I once worked on an old DEC KA-10 which had such big power supply caps.
At least one of them would blow up (LITERALLY!), spraying goop all over
the inside of the cabinet, almost exactly two weeks after any major air
conditioning failure. (The system was installed in 1970 and is still running,
and is in the South, so there were a few A/C failures in its life... ;-} )

Remember, temperature-induced failure rates double every 10 degrees C.
Failures that include volatile materials are accelerated worse than that
around the melting/boiling point of the particular substance. The insides
of some of those parts are NORMALLY near boiling, already.

Rob Warnock

UUCP:	{ihnp4,ucbvax!amd}!fortune!redwood!rpw3
DDD:	(415)572-2607	(*new*)
Envoy:	rob.warnock/kingfisher
USPS:	510 Trinidad Ln, Foster City, CA  94404	(*new*)

jnelson@trwrba.UUCP (John T. Nelson) (11/01/84)
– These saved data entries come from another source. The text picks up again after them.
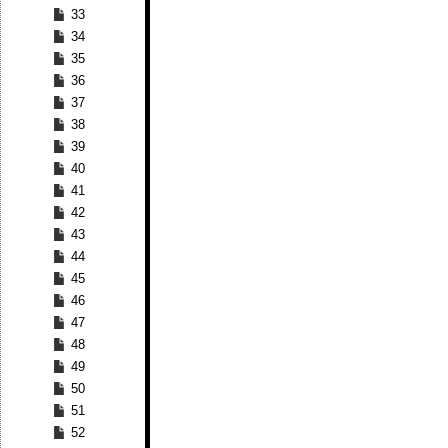
33
34
35
36
37
38
39
40
41
42
43
44
45
46
47
48
49
50
51
52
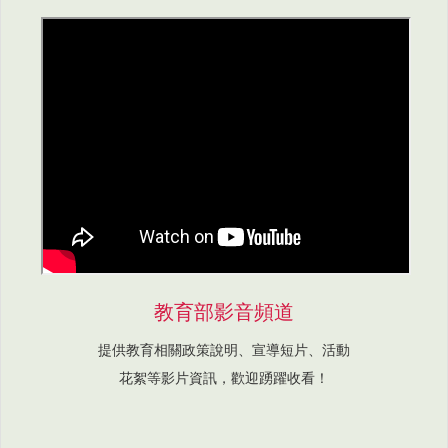
教育部影音頻道
提供教育相關政策說明、宣導短片、活動
花絮等影片資訊，歡迎踴躍收看！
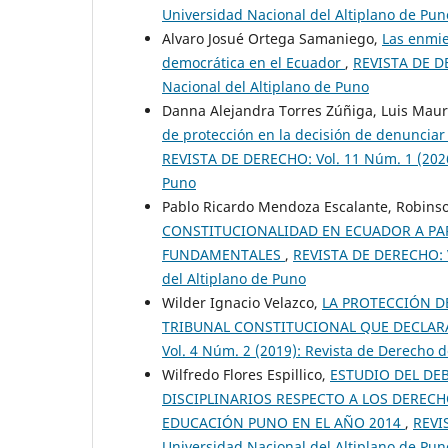
Universidad Nacional del Altiplano de Pun
Alvaro Josué Ortega Samaniego,
Las enmie
democrática en el Ecuador
,
REVISTA DE DE
Nacional del Altiplano de Puno
Danna Alejandra Torres Zúñiga, Luis Mau
de protección en la decisión de denunciar
REVISTA DE DERECHO: Vol. 11 Núm. 1 (2026)
Puno
Pablo Ricardo Mendoza Escalante, Robins
CONSTITUCIONALIDAD EN ECUADOR A PAR
FUNDAMENTALES
,
REVISTA DE DERECHO: Vo
del Altiplano de Puno
Wilder Ignacio Velazco,
LA PROTECCIÓN D
TRIBUNAL CONSTITUCIONAL QUE DECLAR
Vol. 4 Núm. 2 (2019): Revista de Derecho d
Wilfredo Flores Espillico,
ESTUDIO DEL DE
DISCIPLINARIOS RESPECTO A LOS DEREC
EDUCACIÓN PUNO EN EL AÑO 2014
,
REVI
Universidad Nacional del Altiplano de Pun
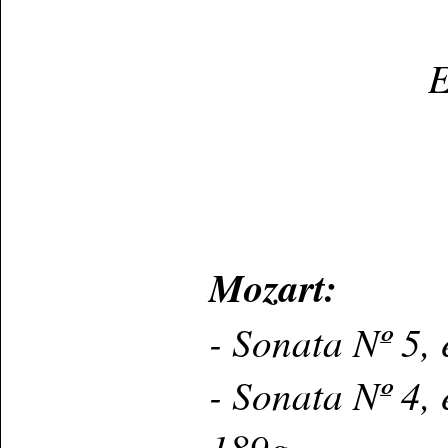
E
Mozart:
- Sonata Nº 5,
- Sonata Nº 4,
189g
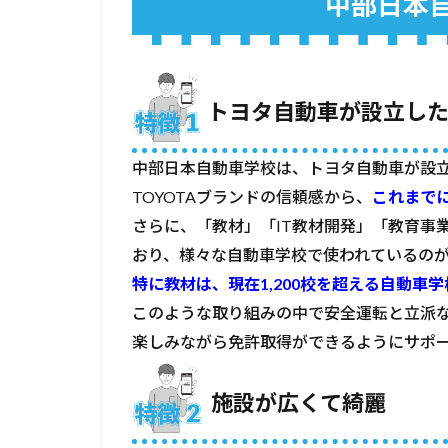
中部日本
た自
動車
学校
2.2
トヨタ自動車が設立し
施設
が広
くて
中部日本自動車学校は、トヨタ自動車が設
綺麗
TOYOTAブランドの信頼感から、
これまで
2.3
さらに、「教材」「IT教材開発」「教育事業
女性
おり、様々な自動車学校で使われているの
に優
しい
特に教材は、
現在1,200校を超える自動車
設備
このような取り組みの中で安全運転と立派
が充
楽しみながら免許取得ができるようにサポ
実
3
施設が広くて綺麗
中
部
日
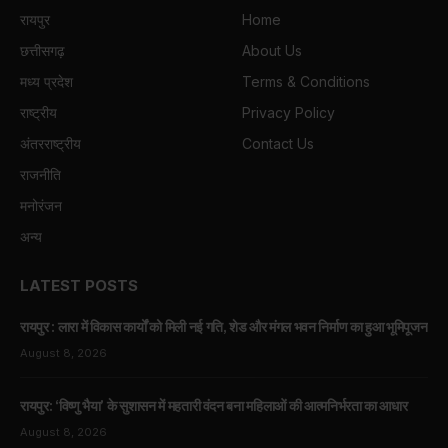
रायपुर
Home
छत्तीसगढ़
About Us
मध्य प्रदेश
Terms & Conditions
राष्ट्रीय
Privacy Policy
अंतरराष्ट्रीय
Contact Us
राजनीति
मनोरंजन
अन्य
LATEST POSTS
रायपुर : लारा में विकास कार्यों को मिली नई गति, शेड और मंगल भवन निर्माण का हुआ भूमिपूजन
August 8, 2026
रायपुर: ‘विष्णु भैया’ के सुशासन में महतारी वंदन बना महिलाओं की आत्मनिर्भरता का आधार
August 8, 2026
We have an 11/780 with an RA80 and RA60 hanging off of a single
UDA50.  We're running the vanilla driver from 4.2 and all  and all
I've been reasonably satisfied.... except for the occasional
system hang....

The console spits out an RA hard error and sometimes accompanied by
a DMF silo overflow.  The system doesn't crash, it just sort
of sits there and twiddles it's thumbs ignoring everything except
a ^P.

I wouldn't scrap your hardware... there are a number of drivers
floating around and I'm sure taht someone can give you a pointer
to a tested RA combo driver.



						- John